> [Exercise goal]: Copy the lines below exactly. No picture goes into the copy.

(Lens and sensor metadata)
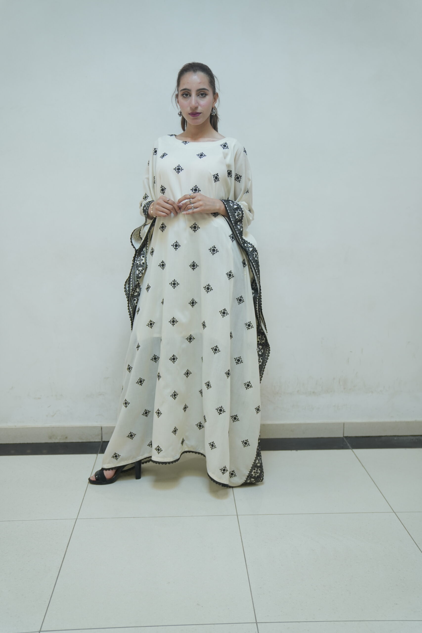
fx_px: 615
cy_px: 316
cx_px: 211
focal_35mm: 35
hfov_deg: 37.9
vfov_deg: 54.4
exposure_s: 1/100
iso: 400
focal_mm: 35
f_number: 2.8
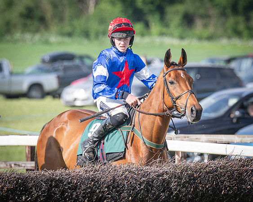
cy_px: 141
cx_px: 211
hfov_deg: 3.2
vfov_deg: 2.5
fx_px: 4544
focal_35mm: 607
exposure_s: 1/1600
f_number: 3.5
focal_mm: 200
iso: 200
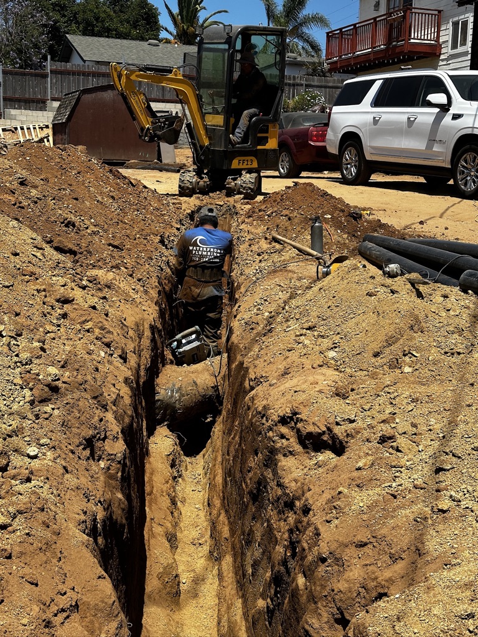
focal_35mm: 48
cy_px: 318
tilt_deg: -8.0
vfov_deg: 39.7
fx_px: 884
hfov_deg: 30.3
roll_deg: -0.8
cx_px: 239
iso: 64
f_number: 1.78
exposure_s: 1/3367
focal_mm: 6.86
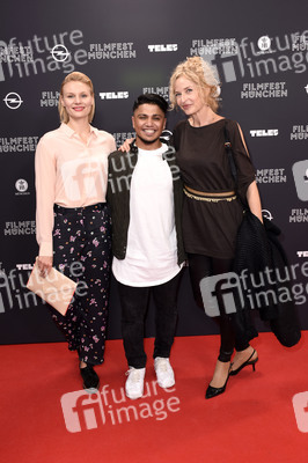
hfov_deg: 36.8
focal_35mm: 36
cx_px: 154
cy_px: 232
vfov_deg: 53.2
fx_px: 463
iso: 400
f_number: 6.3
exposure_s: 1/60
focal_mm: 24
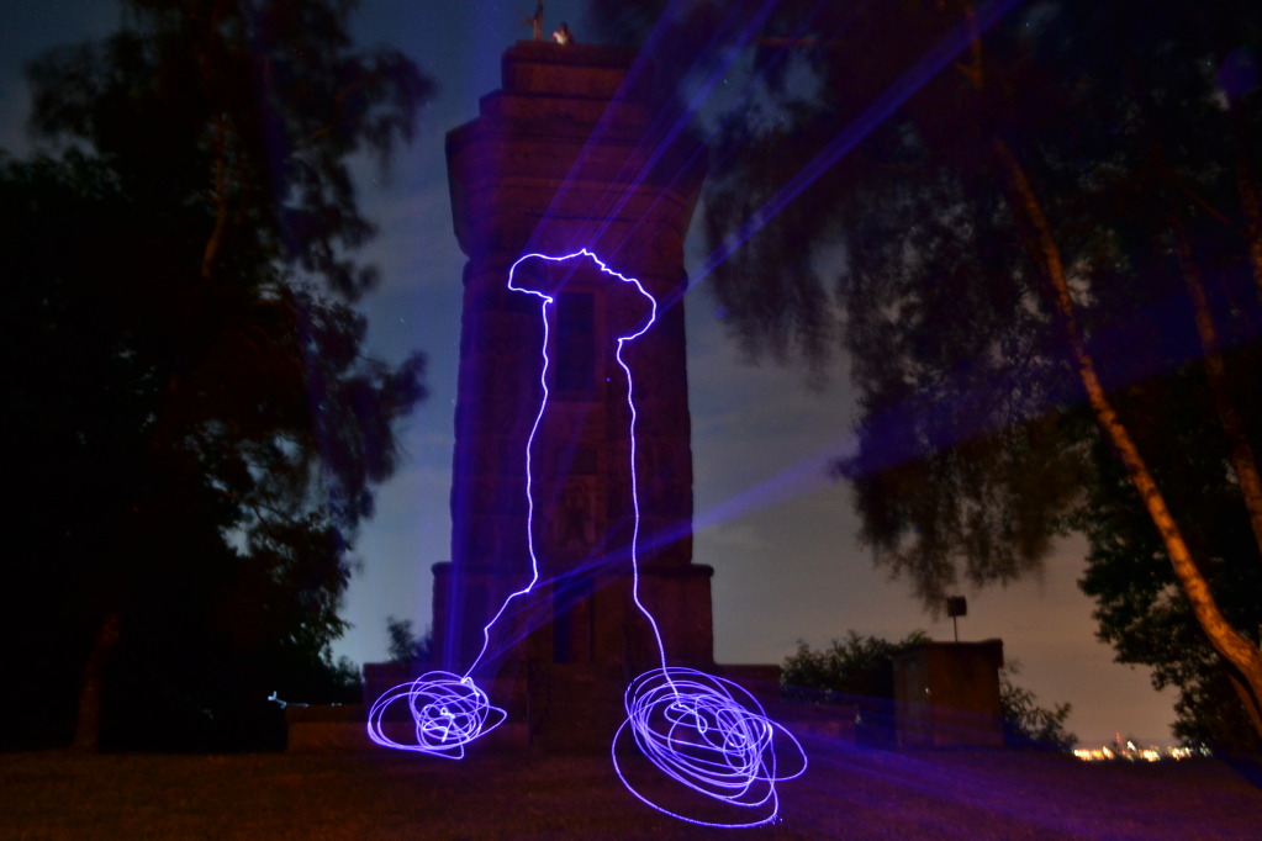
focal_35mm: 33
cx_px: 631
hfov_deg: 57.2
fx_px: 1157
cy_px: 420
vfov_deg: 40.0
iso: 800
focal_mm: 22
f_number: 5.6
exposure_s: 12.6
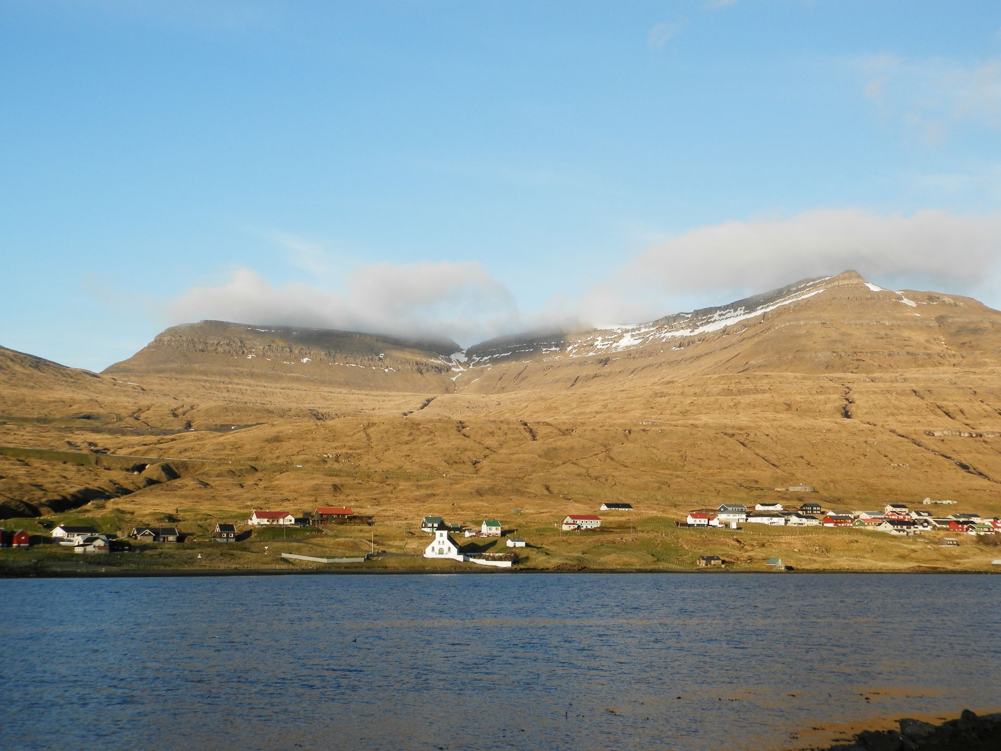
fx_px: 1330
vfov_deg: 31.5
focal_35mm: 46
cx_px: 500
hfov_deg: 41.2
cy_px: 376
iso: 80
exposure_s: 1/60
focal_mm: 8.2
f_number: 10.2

> [Result of the task]:
fx_px: 615
cy_px: 316
cx_px: 211
focal_35mm: 35
hfov_deg: 37.9
vfov_deg: 54.4
exposure_s: 1/100
iso: 400
focal_mm: 35
f_number: 2.8
cy_px: 141
cx_px: 211
hfov_deg: 3.2
vfov_deg: 2.5
fx_px: 4544
focal_35mm: 607
exposure_s: 1/1600
f_number: 3.5
focal_mm: 200
iso: 200
focal_35mm: 48
cy_px: 318
tilt_deg: -8.0
vfov_deg: 39.7
fx_px: 884
hfov_deg: 30.3
roll_deg: -0.8
cx_px: 239
iso: 64
f_number: 1.78
exposure_s: 1/3367
focal_mm: 6.86
hfov_deg: 36.8
focal_35mm: 36
cx_px: 154
cy_px: 232
vfov_deg: 53.2
fx_px: 463
iso: 400
f_number: 6.3
exposure_s: 1/60
focal_mm: 24
focal_35mm: 33
cx_px: 631
hfov_deg: 57.2
fx_px: 1157
cy_px: 420
vfov_deg: 40.0
iso: 800
focal_mm: 22
f_number: 5.6
exposure_s: 12.6
fx_px: 1330
vfov_deg: 31.5
focal_35mm: 46
cx_px: 500
hfov_deg: 41.2
cy_px: 376
iso: 80
exposure_s: 1/60
focal_mm: 8.2
f_number: 10.2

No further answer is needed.